Really great algorithm regardless!
Visually correct alpha blending requires all blended pixels to be known at the blend time but the way real time graphic pipelines work is too lossy to achieve that. Intermediate pixel are lost on each fragment step.
In current game engines, when a semi-transparent object is rendered, it can only know the previous blended state of the pixel it is writing into. So instead of being able to do something like `blend(p1, p2, p3, p4, ...)`, you work around it with a blend model that looks like `blend(..., blend(p4, blend(p3, blend(p2, p1))))`. A common working (partially) solution uses a linked list of pixel colors, encoded in a texture (src: NVidia RnD) to be able to preserve these colors until the final image is rendered. It is still costly in terms of computation and space. There are other solutions but each has its own, unavoidable drawbacks.
So I figured as a newbie, maybe this hash table can store pixel location as key and a linked list of colors as value to mitigate for the computation cost of NVidia's algorithm. The space cost is still there though. Or maybe I'm entirely wrong.
Especially at around 15:06 they make a great argument that above a certain limit, the net effect of additional pixels is minimal (because they will be blended behind a significant fraction of the whole picture, so just mushing together a few semi-transparent pixels at the _back_ of the stack is reasonable).
The problem is getting each pixel's data as small as possible so the texture doesn't overflow the limits of texture sizes in GPUs - typically mobile devices have a limit of 128 bits per pixel in texture sizes. Also, mobile devices don't really have enough GPU RAM to do this kind of order independent transparency on the 4x anti-aliased framebuffer.
After solving the above problems you're ready to spill some pixels into the storage buffer (again, because most pixels on the screen don't have 8 semi-transparent pixels in them, so spilling to overflow for the few ones that do may be faster than trying to keep it all in the texture). Now you're ready to do something like this technique.

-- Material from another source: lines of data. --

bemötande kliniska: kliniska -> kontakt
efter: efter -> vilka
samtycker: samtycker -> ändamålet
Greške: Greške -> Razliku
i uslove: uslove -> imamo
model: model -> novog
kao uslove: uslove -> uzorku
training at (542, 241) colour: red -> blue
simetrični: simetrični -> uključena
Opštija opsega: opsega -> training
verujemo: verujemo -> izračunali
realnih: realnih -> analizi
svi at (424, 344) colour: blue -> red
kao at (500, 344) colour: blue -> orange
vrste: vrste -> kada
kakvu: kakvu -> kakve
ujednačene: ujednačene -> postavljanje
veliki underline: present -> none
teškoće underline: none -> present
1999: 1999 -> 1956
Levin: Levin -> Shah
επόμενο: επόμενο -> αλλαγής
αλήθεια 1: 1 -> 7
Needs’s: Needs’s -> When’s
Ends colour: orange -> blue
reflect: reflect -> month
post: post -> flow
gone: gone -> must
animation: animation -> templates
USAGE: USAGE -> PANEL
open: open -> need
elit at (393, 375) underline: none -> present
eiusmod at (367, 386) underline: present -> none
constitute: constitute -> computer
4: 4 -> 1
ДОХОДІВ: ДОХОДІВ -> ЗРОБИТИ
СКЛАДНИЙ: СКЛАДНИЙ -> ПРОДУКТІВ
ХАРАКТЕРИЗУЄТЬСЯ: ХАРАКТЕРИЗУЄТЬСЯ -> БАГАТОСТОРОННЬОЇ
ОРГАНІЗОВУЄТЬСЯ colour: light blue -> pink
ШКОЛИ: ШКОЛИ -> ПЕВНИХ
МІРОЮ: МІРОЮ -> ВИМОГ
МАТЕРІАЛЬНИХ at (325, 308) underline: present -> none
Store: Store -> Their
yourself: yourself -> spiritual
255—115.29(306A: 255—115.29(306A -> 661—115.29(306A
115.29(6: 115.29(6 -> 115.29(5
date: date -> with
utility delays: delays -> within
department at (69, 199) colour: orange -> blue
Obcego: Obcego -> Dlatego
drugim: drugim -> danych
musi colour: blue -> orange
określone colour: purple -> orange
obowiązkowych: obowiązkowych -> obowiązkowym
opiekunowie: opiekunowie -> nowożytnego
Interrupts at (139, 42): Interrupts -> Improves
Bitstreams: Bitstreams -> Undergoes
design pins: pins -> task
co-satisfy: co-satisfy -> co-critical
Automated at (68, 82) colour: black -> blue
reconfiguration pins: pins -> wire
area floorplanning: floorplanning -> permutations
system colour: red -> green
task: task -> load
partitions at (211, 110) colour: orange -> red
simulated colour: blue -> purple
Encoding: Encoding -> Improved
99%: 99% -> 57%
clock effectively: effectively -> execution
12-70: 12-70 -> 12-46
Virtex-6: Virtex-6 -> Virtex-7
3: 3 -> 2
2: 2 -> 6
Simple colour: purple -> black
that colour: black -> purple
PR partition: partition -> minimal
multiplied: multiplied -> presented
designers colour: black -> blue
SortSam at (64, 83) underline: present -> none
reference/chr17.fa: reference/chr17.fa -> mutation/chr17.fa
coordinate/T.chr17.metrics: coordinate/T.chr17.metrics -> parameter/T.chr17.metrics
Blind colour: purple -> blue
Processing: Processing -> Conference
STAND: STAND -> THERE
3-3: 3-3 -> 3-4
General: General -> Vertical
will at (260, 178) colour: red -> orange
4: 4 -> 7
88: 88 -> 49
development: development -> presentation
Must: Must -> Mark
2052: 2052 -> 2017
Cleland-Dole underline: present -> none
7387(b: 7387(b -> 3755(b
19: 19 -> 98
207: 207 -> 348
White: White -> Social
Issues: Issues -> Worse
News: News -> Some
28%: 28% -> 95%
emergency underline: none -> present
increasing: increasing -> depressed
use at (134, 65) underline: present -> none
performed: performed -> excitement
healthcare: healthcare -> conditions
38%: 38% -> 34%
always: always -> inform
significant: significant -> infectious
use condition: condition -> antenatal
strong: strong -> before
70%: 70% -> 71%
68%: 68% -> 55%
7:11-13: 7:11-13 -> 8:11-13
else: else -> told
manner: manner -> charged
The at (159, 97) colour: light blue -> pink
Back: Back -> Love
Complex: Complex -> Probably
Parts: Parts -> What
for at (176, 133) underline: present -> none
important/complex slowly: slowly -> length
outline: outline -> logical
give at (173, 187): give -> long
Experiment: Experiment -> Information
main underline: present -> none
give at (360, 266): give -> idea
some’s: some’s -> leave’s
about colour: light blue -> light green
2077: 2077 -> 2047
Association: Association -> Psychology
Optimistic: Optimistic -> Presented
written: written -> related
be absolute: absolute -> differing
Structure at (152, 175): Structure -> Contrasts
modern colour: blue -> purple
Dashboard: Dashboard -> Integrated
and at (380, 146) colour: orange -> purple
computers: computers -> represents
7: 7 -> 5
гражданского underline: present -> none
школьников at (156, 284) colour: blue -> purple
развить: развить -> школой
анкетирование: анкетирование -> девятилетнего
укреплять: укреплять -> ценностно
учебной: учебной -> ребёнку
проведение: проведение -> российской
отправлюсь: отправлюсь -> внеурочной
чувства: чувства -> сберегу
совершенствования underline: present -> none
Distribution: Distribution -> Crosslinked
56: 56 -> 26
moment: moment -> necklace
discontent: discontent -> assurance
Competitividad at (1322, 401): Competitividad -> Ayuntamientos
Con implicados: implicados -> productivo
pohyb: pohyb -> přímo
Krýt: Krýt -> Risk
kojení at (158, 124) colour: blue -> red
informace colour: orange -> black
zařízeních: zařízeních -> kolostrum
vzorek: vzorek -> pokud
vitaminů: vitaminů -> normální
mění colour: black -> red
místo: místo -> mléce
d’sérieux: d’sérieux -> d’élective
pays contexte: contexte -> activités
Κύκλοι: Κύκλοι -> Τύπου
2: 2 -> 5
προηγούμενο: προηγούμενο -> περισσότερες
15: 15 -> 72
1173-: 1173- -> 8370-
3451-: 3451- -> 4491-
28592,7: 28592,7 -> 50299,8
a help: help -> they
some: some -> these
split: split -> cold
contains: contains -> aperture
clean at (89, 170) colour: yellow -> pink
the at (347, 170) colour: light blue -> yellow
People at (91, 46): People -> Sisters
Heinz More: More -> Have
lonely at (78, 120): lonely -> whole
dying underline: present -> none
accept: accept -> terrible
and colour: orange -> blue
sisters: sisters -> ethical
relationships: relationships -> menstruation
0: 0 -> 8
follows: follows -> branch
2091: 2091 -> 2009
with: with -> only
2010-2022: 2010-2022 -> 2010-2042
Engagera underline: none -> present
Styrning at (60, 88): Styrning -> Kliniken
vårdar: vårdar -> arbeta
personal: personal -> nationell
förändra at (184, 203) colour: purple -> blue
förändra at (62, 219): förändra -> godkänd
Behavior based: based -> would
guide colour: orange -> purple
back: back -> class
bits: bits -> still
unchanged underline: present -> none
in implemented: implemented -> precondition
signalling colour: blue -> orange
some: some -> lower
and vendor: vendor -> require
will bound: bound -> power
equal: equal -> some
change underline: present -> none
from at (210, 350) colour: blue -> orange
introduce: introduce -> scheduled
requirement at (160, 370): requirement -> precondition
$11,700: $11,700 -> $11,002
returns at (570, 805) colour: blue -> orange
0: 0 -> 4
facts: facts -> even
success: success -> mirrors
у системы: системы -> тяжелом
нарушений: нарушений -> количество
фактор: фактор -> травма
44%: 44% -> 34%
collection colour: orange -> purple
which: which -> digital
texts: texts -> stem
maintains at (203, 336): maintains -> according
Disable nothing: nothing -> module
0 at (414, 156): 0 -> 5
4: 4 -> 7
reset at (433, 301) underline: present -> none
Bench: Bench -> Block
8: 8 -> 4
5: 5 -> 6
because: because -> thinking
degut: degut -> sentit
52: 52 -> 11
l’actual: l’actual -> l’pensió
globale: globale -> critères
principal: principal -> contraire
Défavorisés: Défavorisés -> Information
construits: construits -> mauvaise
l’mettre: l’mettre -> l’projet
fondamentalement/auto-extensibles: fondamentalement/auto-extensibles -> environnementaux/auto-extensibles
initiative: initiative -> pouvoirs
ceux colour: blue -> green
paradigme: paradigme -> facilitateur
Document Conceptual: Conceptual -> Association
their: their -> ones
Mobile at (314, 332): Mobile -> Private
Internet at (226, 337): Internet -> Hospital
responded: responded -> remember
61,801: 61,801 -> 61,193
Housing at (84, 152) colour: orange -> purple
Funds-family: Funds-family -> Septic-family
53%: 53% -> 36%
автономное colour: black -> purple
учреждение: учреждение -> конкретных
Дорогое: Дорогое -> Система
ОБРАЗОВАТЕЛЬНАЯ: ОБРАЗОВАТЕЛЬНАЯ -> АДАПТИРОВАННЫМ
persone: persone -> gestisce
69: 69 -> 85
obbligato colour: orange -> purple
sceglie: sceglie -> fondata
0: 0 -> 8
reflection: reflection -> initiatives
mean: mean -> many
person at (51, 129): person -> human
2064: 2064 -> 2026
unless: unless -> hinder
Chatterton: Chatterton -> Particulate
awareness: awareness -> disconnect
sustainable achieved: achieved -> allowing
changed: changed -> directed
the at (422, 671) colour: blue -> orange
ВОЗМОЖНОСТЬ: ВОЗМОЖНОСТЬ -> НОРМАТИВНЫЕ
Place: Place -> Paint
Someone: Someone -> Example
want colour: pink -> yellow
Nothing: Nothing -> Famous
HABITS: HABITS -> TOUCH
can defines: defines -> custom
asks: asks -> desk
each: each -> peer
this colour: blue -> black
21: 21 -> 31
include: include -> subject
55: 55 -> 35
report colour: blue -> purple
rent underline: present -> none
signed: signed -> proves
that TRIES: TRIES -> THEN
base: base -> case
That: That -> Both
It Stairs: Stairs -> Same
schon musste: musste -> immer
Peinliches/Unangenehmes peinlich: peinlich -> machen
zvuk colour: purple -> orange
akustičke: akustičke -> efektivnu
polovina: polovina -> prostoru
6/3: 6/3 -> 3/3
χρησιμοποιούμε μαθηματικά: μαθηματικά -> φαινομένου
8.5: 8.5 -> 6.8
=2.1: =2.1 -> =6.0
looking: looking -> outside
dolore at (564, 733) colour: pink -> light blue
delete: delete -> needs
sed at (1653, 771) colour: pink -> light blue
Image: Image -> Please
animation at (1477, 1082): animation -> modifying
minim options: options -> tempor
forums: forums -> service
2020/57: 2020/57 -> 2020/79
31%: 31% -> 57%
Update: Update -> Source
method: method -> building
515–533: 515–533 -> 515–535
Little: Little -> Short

> The table uses power-of-two sizes instead of prime numbers because pow2/AND masking is a fast single instruction and the modulo operator is much slower.
I was under the impression that the idea of prime number hash table sizes being faster was shredded a couple decades ago? Maybe by Bob Jenkins?
These days, the preferred solution to this is usually to just use a better hash function without periodicity issues, so the bucketing no longer matters.
“The best hash table sizes are powers of 2. There is no need to do mod a prime (mod is sooo slow!). If you need less than 32 bits, use a bitmask. For example, if you need only 10 bits, do h = (h & hashmask(10));”
If you have more than 32GB of RAM (which is not rare nowadays) you can directly map all 32-bit values into a 32GB chunk of memory and be probably faster than this GPU solution on regular CPUs.
Can someone comment on what sort of latency would be involved in something like this? For example, latency to send to pcie device, latency to react to and manipulate the data in a warp(Nvidia?), and latency to send the data back to the host system?